On the possible amalgamation of Indian Overseas Bank and Indian Bank, the primary attempt is operational synergies, the first person. Both banks share similar customer bases, product portfolios and geographic footprints. A merger would help rationalize branch networks, integrate back-end functions and unlock cost efficiencies. “They already operate in complementary geographies. The idea is that a combined entity can deploy capital more efficiently and grow faster,” said the first person mentioned above.

The creation of a top-tier bank by assets by merging Union Bank of India and Bank of India will help Indian lenders compete globally, fund large infrastructure projects and better absorb economic shocks, said the source. The move aligns with the broader strategy of establishing “mega banks” with robust balance sheets, diversified portfolios, and enhanced governance standards, said the second person mentioned above. “Larger PSBs can leverage technology better, attract talent and compete more effectively with private and foreign banks,” added the second person quoted above without name.

Privatization in parallel

While consolidation remains the key focus, the government also plans to advance its privatization agenda selectively. “The timing and sequencing of strategic sales will depend on market appetite and valuation prospects,” added the second person mentioned above. Punjab & Sind Bank and Bank of Maharashtra are seen as potential candidates for privatization in later phases, given their smaller size and limited regional footprint.

Meanwhile, the people mentioned above emphasized that any new round of consolidation will consider the financial health of individual banks, regulatory clearances and prevailing economic conditions. “Each merger or privatization will be assessed on timing and readiness. The approach will be evolutionary, not abrupt,” the first person said. The Reserve Bank of India (RBI) and other regulators are expected to play a key role in assessing proposals and ensuring systemic stability and customer service standards.

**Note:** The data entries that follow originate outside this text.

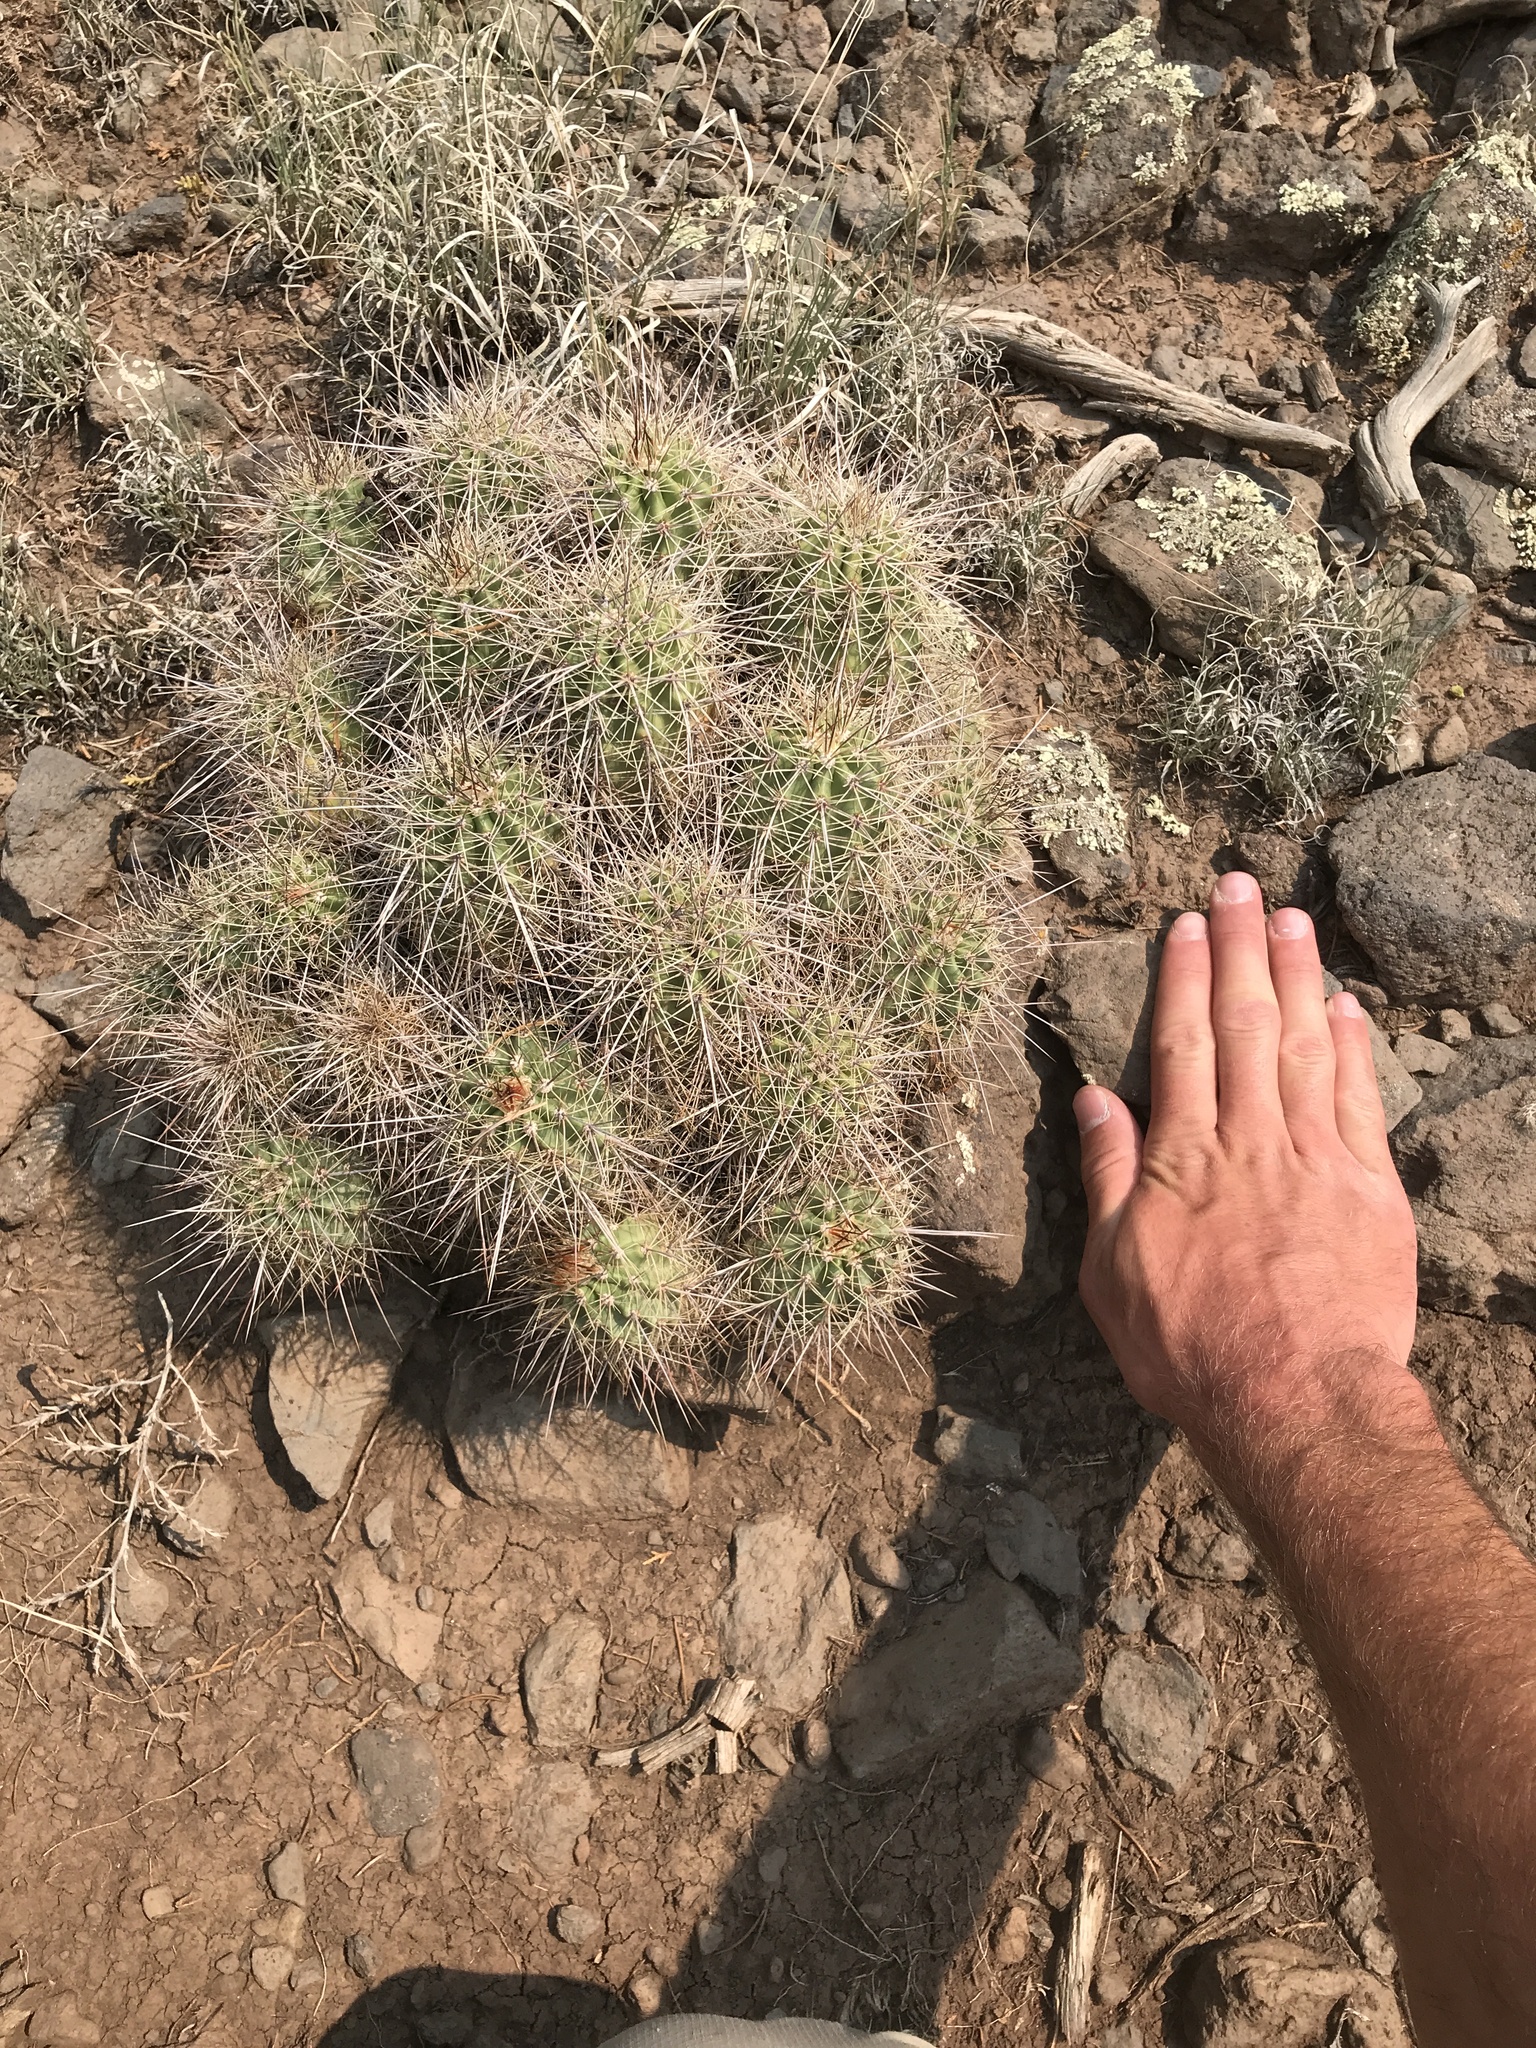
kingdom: Plantae
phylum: Tracheophyta
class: Magnoliopsida
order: Caryophyllales
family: Cactaceae
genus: Echinocereus
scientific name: Echinocereus coccineus
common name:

India has already seen two major waves of mergers of public sector banks: when SBI absorbed its associate banks in 2017 and then in 2019 when ten such lenders were merged into four larger entities. Those moves reduced the number of state-run banks from 27 to 12. Though results were initially mixed, most consolidated banks have since reported stronger profitability, higher capital adequacy and improved recovery of bad loans. Cleaner balance sheets and upgraded technology have positioned them well in the last two years.

An expert said the new consolidation and privatization push, if carried through, could reshape India’s banking landscape over the next decade primarily from economies of scale. “Consolidation will offer opportunities to provide more fee-based services to customers, which is a big positive in a declining interest rate environment,” said Vivek Iyer, partner and financial services risk advisory leader at consultancy Grant Thornton Bharat. “Such exercises usually benefit customers in the long term, with very minimal or non-existent discomfort in the short term.”

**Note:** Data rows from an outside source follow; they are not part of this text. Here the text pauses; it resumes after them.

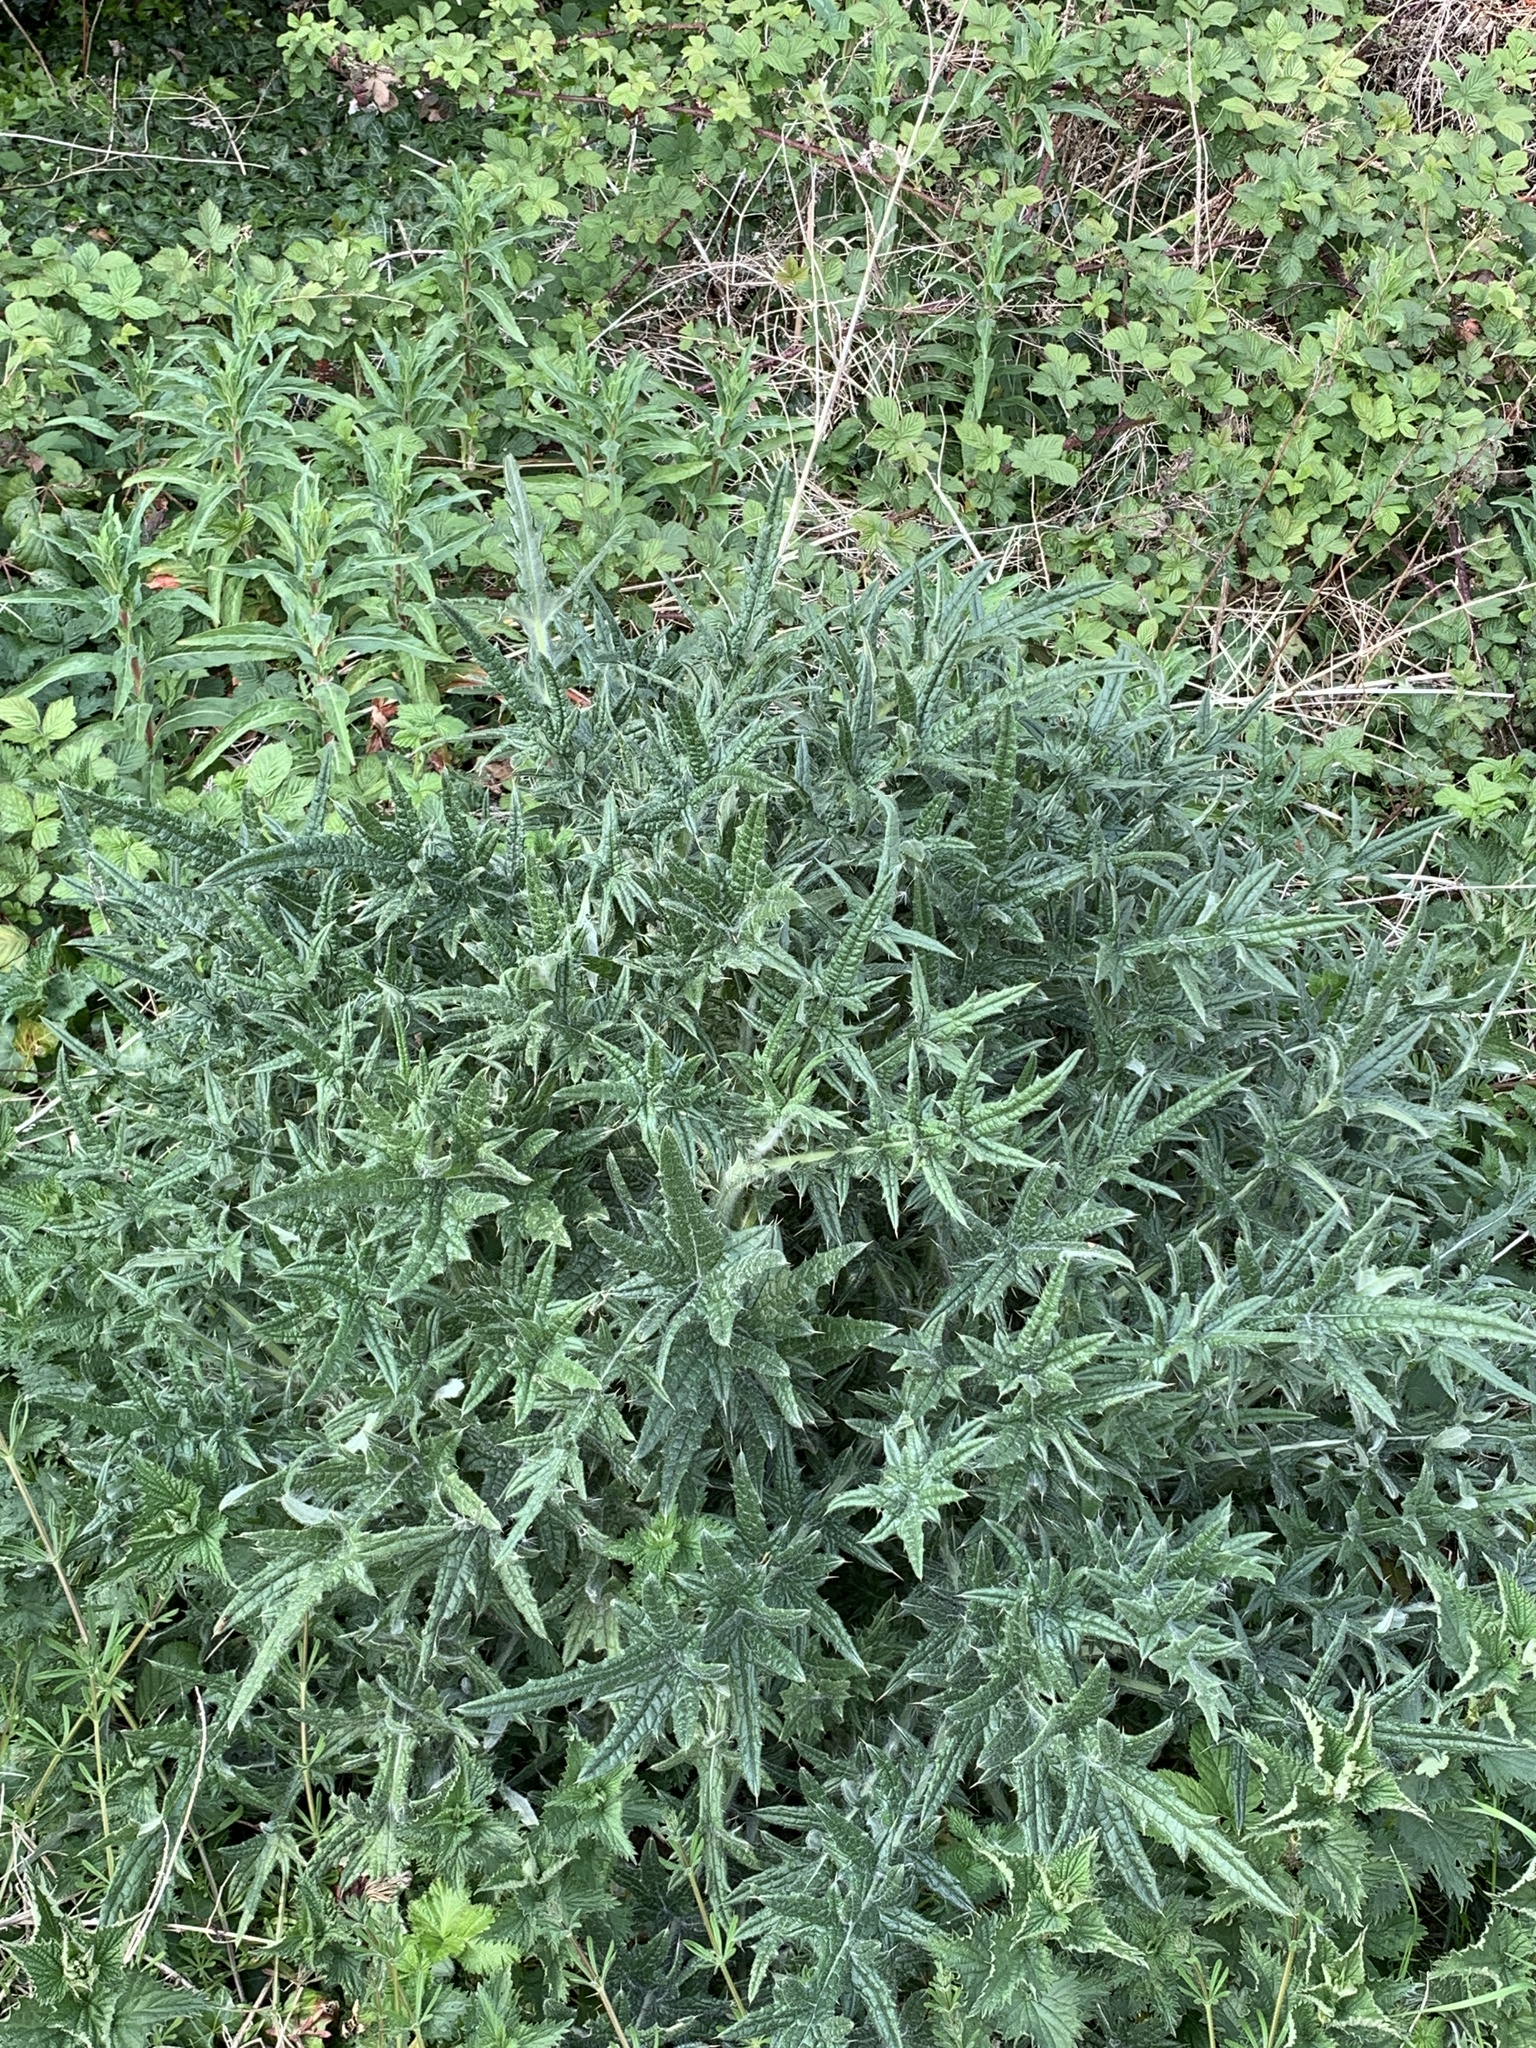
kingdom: Plantae
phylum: Tracheophyta
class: Magnoliopsida
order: Asterales
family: Asteraceae
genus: Cirsium
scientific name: Cirsium vulgare
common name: Bull thistle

Another expert saw headroom for banks to drive digital transformation, cross-selling, and financial inclusion—with the benefit of experience in the government in pursuing such reforms. “The finance ministry now has the benefit of experience from the first wave of mergers, which has provided valuable operational and governance learnings to guide a more calibrated and efficient second phase,” said Pratik Shah, national leader—financial services, EY India, another audit and consultancy firm.

Spokespersons for Union Bank of India, Bank of India, Indian Overseas Bank, Indian Bank, Punjab & Sind Bank, Bank of Maharashtra, RBI and the ministry of finance didn’t respond to email queries sent on 21 October.